I find myself chasing memories. As if playing hide and seek. I am always the seeker. I don’t get to hide.
I imagine these memories floating around in my head like some amorphous nebula. Most of it is a blur, speeding by as I try and pluck something into stillness.
Actively trying to remember works sometimes. It seems like more and more a struggle as time passes. Sometimes I’m left with just memories of memories. I remember having remembered it, but I can’t reach it now. Is it gone forever?
Other times some adjacent memories will return with no warning. I was reaching for something else and now I have this one. I wonder what to do with it. Once I let it go now I wonder if it’ll ever return. I wonder how true it is. Maybe I’ve revised it over time to be something more suitable to who I am now.
Right now, for no particular reason, I’m trying to remember two names. Friends from high school who I haven’t seen since. I remember some vague specifics, but not their names.

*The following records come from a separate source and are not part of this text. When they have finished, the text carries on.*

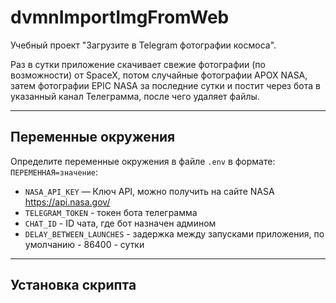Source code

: # dvmnImportImgFromWeb
Учебный проект "Загрузите в Telegram фотографии космоса".

Раз в сутки приложение скачивает свежие фотографии (по возможности) от SpaceX, 
потом случайные фотографии APOX NASA, затем фотографии EPIC NASA за последние сутки 
и постит через бота в указанный канал Телеграмма, после чего удаляет файлы. 

___________________
## Переменные окружения

Определите переменные окружения в файле `.env` в формате: `ПЕРЕМЕННАЯ=значение`:
- `NASA_API_KEY` — Ключ API, можно получить на сайте NASA https://api.nasa.gov/
- `TELEGRAM_TOKEN` - токен бота телеграмма
- `CHAT_ID` - ID чата, где бот назначен админом
- `DELAY_BETWEEN_LAUNCHES` - задержка между запусками приложения, по умолчанию - 86400 - сутки

___________________
## Установка скрипта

One friend was a tall brown boy. He was legally-blind. We’d hangout on and off during lunch breaks and we were in the computer council. This one time I had sprained my ankle playing basketball in gym class. I remember him helping me from the gym to… I don’t remember where. My hand around his shoulder as I was hopped on my good leg. As we passed by the library I remember some kids telling me how silly I looked hopping on one leg. They told me to use the sprained ankle but not put too much weight on it. I remember all this some how – bit and pieces – but I don’t remember his name.
The other friend was a goth-ish white girl. We were just in one or two classes together. English was one of them. We had developed nicknames for each other. We would yell them to each other whenever we saw each other in the hallways. We continued to do this long after we were in classes together. I remember her hair and that nonchalance in the way she walked. But I don’t remember her name, nor the nicknames we had.
Did they even have names? Were we even friends? Did this even happen?
Perhaps I could look them up in a year book. Just that I never bought a year book.
What would I even do with their names?